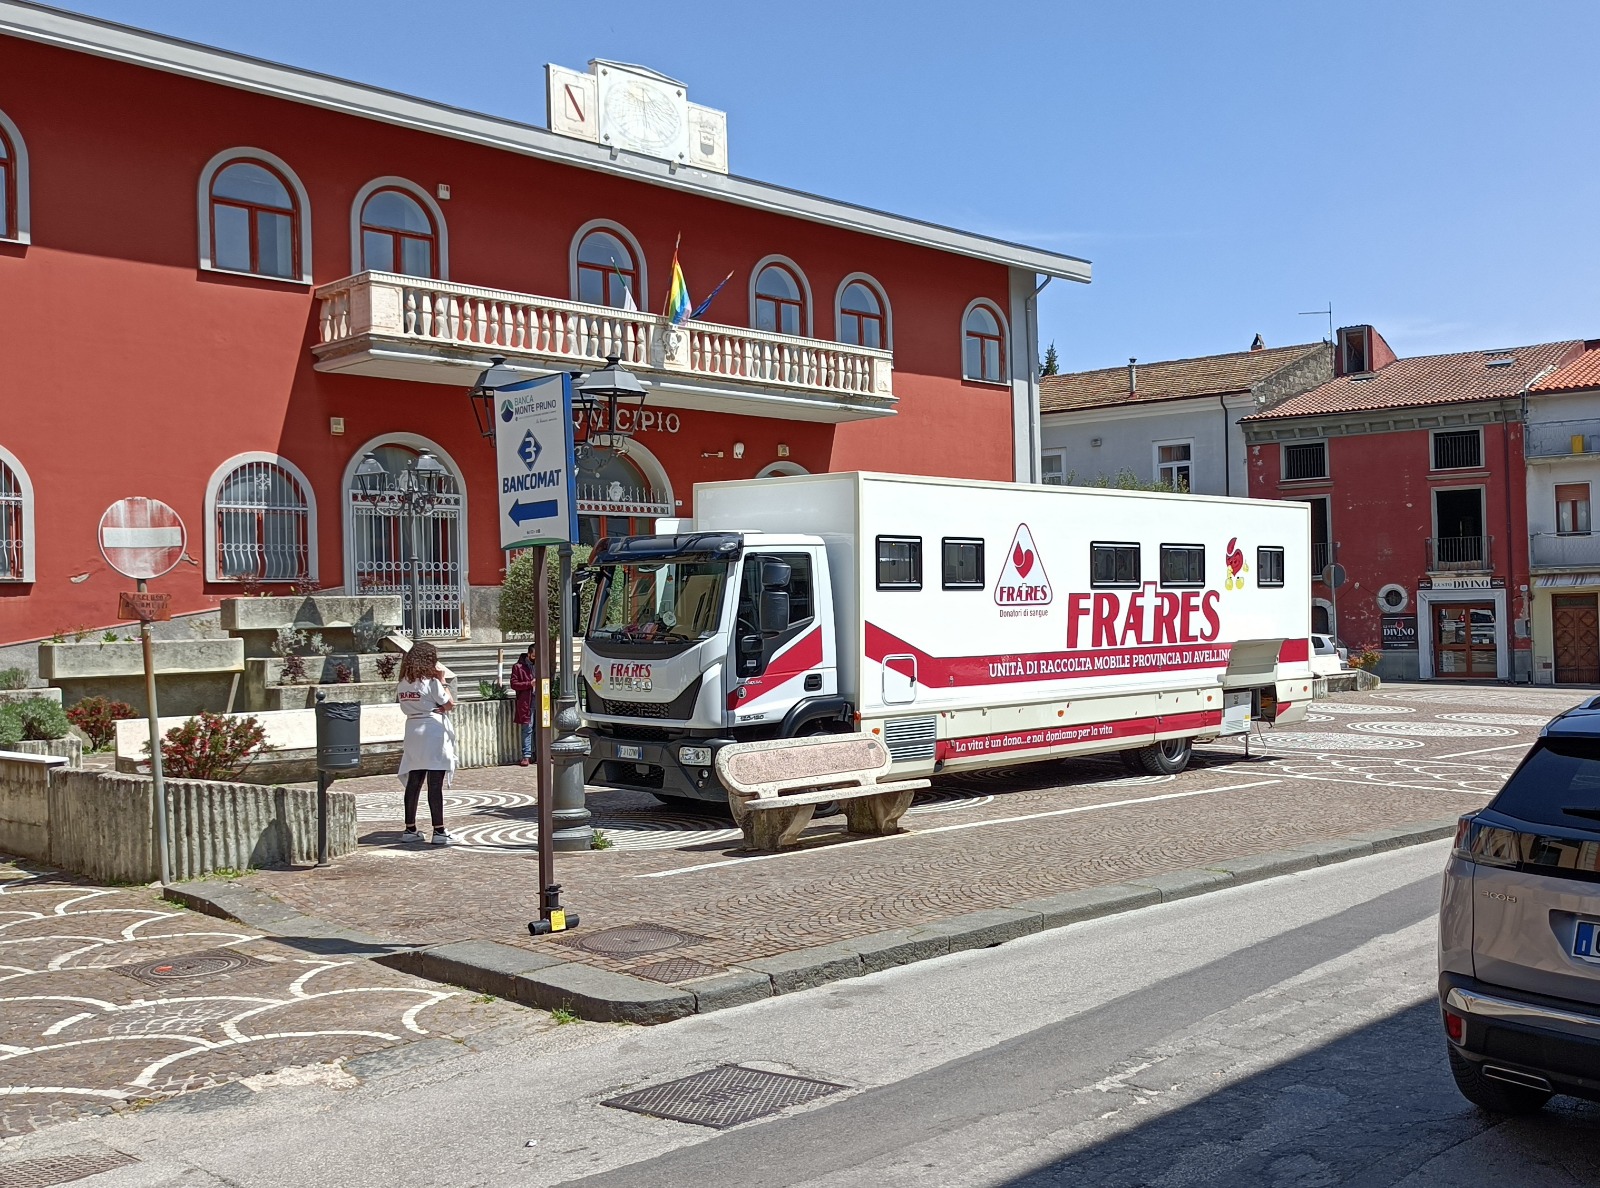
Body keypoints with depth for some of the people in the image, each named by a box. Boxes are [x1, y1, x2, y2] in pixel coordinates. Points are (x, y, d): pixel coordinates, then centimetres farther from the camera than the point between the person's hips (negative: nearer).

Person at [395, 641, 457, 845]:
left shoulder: (403, 684, 8)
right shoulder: (431, 682, -11)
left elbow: (406, 708, 11)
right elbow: (449, 704, -4)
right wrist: (443, 681, 3)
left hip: (412, 733, 7)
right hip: (433, 731, -7)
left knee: (413, 783, 11)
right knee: (435, 785, -6)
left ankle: (410, 829, 16)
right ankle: (439, 831, -6)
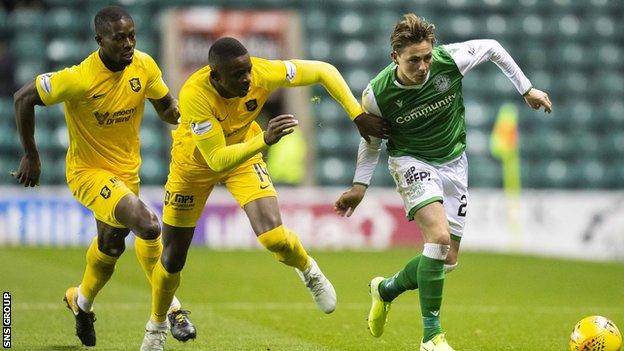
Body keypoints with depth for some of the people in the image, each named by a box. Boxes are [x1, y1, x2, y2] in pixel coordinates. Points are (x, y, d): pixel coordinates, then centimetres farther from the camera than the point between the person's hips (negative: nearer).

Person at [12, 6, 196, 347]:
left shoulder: (144, 65, -11)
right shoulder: (80, 79, -27)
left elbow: (166, 106, 5)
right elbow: (23, 98, -17)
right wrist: (31, 156, -12)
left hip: (127, 168, 7)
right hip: (88, 171, -7)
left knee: (111, 243, 23)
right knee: (148, 226, -26)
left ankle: (82, 301, 52)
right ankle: (172, 308, -10)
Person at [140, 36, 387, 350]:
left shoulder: (263, 73, -31)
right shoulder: (194, 95, -39)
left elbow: (323, 71, -17)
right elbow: (217, 159, -39)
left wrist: (358, 115, -23)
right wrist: (264, 140, -51)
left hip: (244, 153, 2)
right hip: (195, 163, -1)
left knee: (275, 238, -20)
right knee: (172, 259, 6)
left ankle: (308, 270, 16)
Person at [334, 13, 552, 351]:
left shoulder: (451, 59, -21)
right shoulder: (377, 95, -21)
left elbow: (492, 48, 0)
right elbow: (372, 139, 1)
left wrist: (526, 89, 4)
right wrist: (360, 185, -2)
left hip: (453, 162, 4)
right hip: (410, 159, -4)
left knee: (447, 260, 5)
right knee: (438, 237, -27)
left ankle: (387, 289, 34)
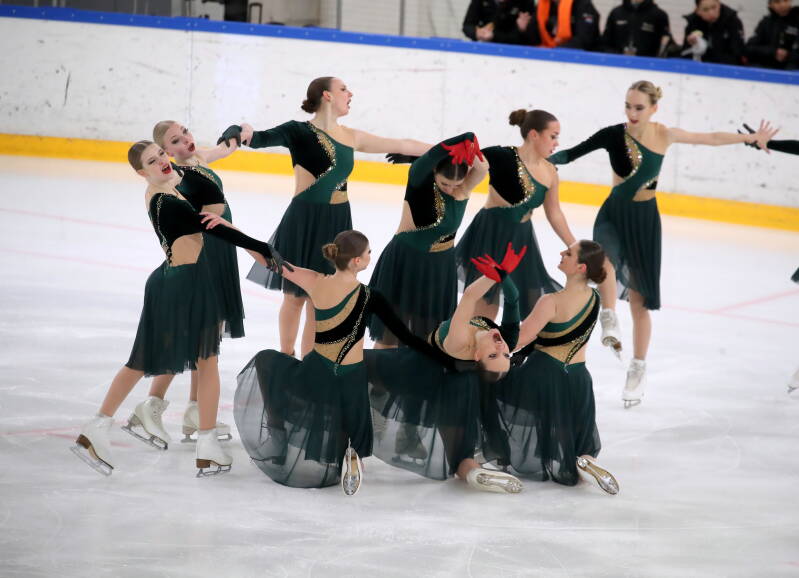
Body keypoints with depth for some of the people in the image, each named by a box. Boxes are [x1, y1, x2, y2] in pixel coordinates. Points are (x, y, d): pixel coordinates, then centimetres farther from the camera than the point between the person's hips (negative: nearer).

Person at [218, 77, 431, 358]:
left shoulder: (351, 137, 7)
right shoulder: (300, 132, -9)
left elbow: (402, 145, 14)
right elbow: (264, 139, -24)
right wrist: (245, 132, -47)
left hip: (338, 222, 5)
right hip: (305, 220, -5)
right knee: (295, 295, 7)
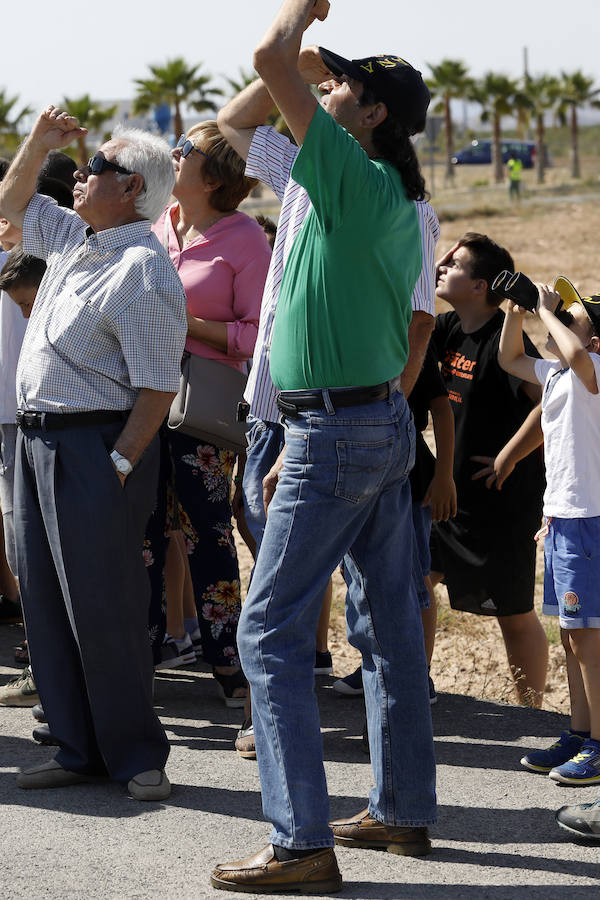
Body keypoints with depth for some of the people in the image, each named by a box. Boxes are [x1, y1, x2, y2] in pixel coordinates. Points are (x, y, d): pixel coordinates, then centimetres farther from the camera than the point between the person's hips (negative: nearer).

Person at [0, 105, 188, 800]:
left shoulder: (144, 272, -15)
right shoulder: (73, 239, 12)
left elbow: (158, 388, -18)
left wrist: (119, 467, -22)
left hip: (95, 447, -9)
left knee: (104, 609, -6)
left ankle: (136, 756, 5)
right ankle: (79, 750, 17)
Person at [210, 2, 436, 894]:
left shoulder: (355, 177, -16)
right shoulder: (396, 203, 13)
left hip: (338, 433, -10)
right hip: (385, 423, 10)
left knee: (272, 628, -8)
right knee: (388, 623, 15)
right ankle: (404, 810, 23)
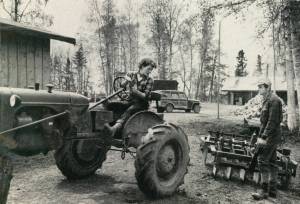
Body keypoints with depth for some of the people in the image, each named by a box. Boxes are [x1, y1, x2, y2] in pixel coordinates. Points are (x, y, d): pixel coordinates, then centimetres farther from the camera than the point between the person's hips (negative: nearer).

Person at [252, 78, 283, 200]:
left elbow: (273, 121, -22)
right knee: (271, 162, 12)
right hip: (270, 137, 10)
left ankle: (264, 191, -2)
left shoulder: (274, 100, -15)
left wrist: (263, 137, -23)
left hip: (271, 136, -10)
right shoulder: (266, 100, 16)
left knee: (262, 160, -9)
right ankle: (272, 190, 20)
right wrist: (260, 136, 19)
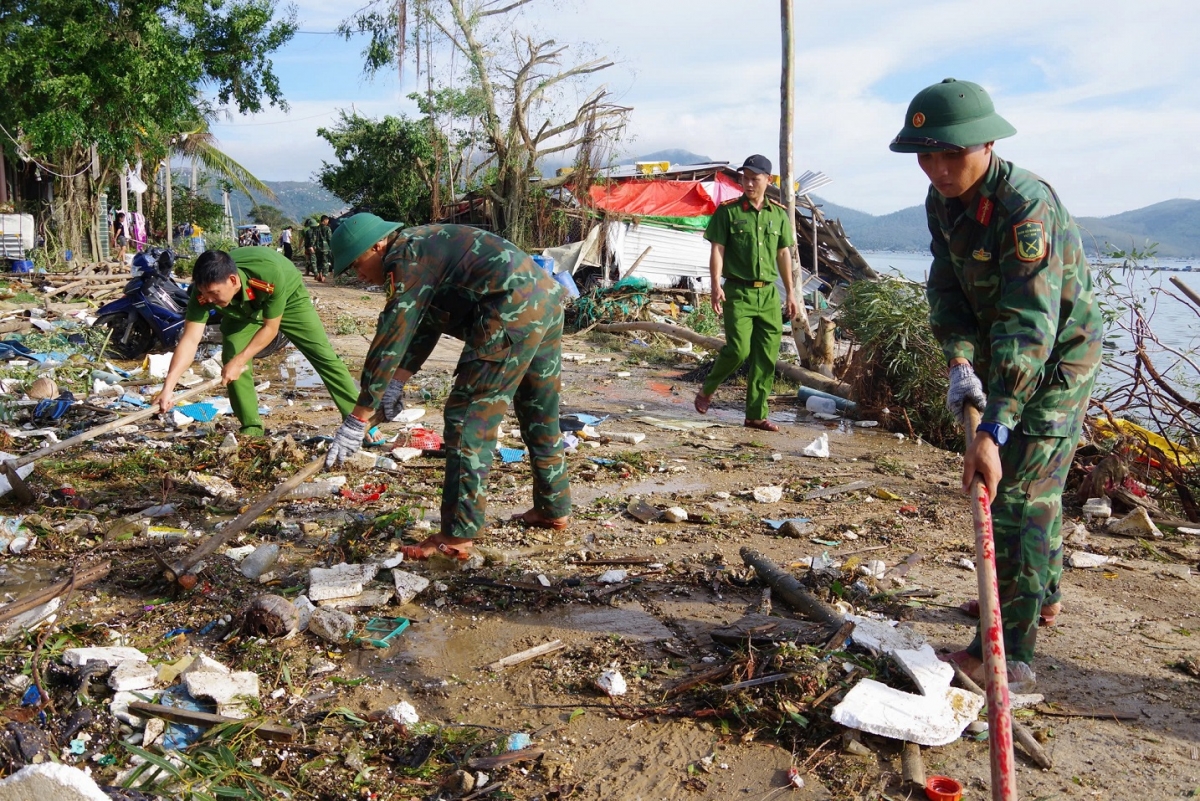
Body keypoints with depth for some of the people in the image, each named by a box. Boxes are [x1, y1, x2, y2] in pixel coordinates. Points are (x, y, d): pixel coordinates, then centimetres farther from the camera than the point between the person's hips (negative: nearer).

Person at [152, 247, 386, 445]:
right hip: (241, 308, 3)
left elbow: (270, 327, -31)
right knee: (231, 357, -15)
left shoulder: (270, 273, -46)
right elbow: (189, 340, -36)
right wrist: (168, 387, -44)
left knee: (324, 355, -7)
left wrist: (239, 361, -34)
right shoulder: (204, 289, -35)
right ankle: (251, 429, -2)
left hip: (287, 297, -3)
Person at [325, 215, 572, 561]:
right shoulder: (423, 246, 22)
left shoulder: (406, 258, -8)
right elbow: (422, 326, 25)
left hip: (514, 314, -10)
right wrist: (397, 382, 17)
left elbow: (389, 340, -12)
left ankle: (457, 536, -5)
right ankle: (554, 509, 33)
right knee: (540, 417, 20)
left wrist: (357, 420, -9)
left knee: (469, 417, -6)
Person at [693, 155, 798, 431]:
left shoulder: (779, 214, 11)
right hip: (738, 292, -4)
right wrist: (716, 285, -18)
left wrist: (790, 292, 14)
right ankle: (706, 391, 14)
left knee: (766, 357, 2)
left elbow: (783, 254, 16)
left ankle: (756, 415, 11)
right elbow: (717, 250, -5)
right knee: (739, 349, -13)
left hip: (769, 293, 4)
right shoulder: (728, 211, -2)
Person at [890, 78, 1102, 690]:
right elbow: (947, 289, -8)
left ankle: (1010, 654, -5)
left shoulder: (1027, 205, -31)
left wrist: (993, 429, -45)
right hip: (1004, 356, 9)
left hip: (1058, 358, -8)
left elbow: (1030, 324, -39)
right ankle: (1042, 595, 43)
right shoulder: (942, 200, -4)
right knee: (1035, 484, 22)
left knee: (1016, 493, -12)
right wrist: (961, 364, -26)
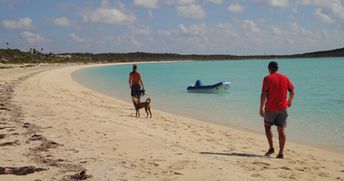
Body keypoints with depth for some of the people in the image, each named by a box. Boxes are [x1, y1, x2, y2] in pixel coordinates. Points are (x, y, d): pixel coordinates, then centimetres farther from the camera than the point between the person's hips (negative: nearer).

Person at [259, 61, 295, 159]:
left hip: (270, 108, -3)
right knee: (281, 130, 4)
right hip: (282, 108, 3)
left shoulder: (267, 78, -6)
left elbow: (264, 94, -12)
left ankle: (271, 147, 9)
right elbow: (292, 92, 6)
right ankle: (281, 153, 3)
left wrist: (261, 108, -9)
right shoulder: (285, 78, 6)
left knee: (267, 126, 18)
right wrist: (289, 102, 24)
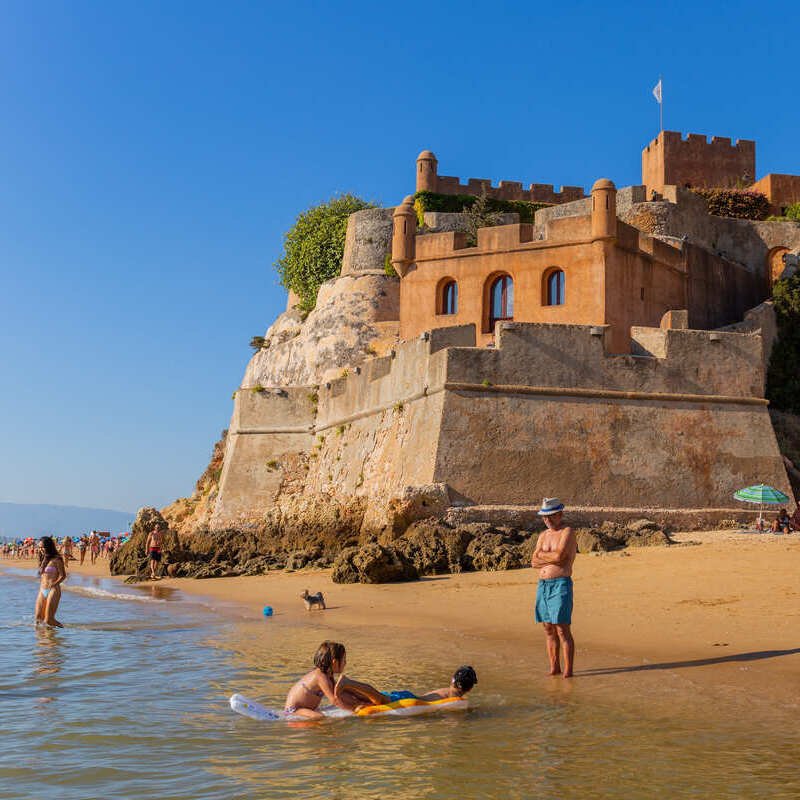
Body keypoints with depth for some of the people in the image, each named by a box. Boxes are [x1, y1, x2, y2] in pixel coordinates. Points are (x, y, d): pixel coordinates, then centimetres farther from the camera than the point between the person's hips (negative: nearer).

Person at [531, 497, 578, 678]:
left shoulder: (567, 532, -5)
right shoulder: (543, 535, 17)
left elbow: (559, 555, -19)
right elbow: (534, 562, 8)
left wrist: (541, 555, -2)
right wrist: (552, 559, -7)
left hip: (561, 584, -7)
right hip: (542, 585, 7)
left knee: (563, 630, -8)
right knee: (549, 630, 9)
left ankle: (568, 671, -4)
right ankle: (554, 668, 15)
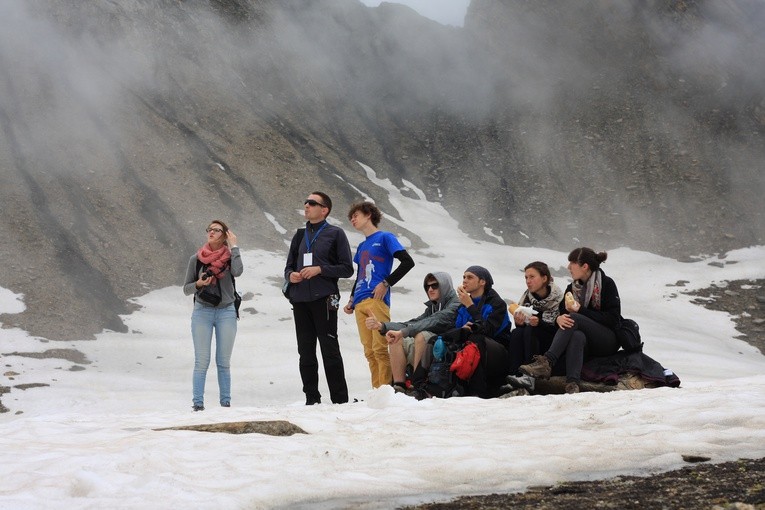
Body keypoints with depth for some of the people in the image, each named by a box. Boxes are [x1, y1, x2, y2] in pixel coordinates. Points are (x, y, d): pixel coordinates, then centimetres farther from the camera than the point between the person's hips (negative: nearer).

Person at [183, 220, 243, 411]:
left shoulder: (230, 257, 2)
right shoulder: (196, 259, 5)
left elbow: (238, 271, -21)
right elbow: (186, 289, 9)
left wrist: (234, 246, -11)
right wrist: (199, 284, -12)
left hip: (226, 312, 0)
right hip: (202, 312, 0)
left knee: (224, 362, 4)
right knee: (202, 361, -3)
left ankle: (226, 402, 9)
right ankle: (197, 403, -2)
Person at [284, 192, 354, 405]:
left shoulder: (335, 234, 2)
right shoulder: (300, 236, 18)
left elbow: (347, 268, -2)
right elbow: (289, 266, 24)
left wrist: (320, 269, -13)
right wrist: (290, 275, 1)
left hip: (323, 299, -5)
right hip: (300, 300, 6)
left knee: (330, 351, -6)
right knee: (306, 353, 6)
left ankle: (340, 400, -3)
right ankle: (312, 399, 11)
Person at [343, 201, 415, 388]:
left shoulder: (385, 238, 4)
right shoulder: (362, 246, 26)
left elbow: (408, 262, -5)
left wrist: (386, 283, -10)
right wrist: (352, 300, 18)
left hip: (377, 300, -7)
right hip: (360, 303, 7)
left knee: (380, 348, -14)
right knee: (369, 351, 3)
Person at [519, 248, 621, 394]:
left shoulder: (607, 284, -3)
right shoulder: (572, 288, 14)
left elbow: (612, 319, -11)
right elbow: (561, 312, 6)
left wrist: (580, 310, -17)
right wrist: (559, 319, -19)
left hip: (609, 341, -4)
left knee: (574, 319, -28)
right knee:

**WHAT YOU HAVE TO DO:** Write out, word for word, the line that contains "right shoulder: (362, 246, 26)" and every line after it through the last line of the listing.

**WRITTEN SOLUTION:**
right shoulder: (362, 246, 26)
left elbow: (408, 262, -5)
left wrist: (386, 283, -10)
right wrist: (352, 300, 18)
left hip: (377, 300, -7)
right hip: (360, 303, 7)
left knee: (380, 348, -14)
right knee: (369, 351, 3)
Person at [519, 248, 621, 394]:
left shoulder: (607, 284, -3)
right shoulder: (572, 288, 14)
left elbow: (612, 319, -11)
right elbow: (561, 312, 6)
left wrist: (580, 310, -17)
right wrist: (559, 319, -19)
left hip: (609, 341, -4)
left knee: (574, 319, -28)
right knee:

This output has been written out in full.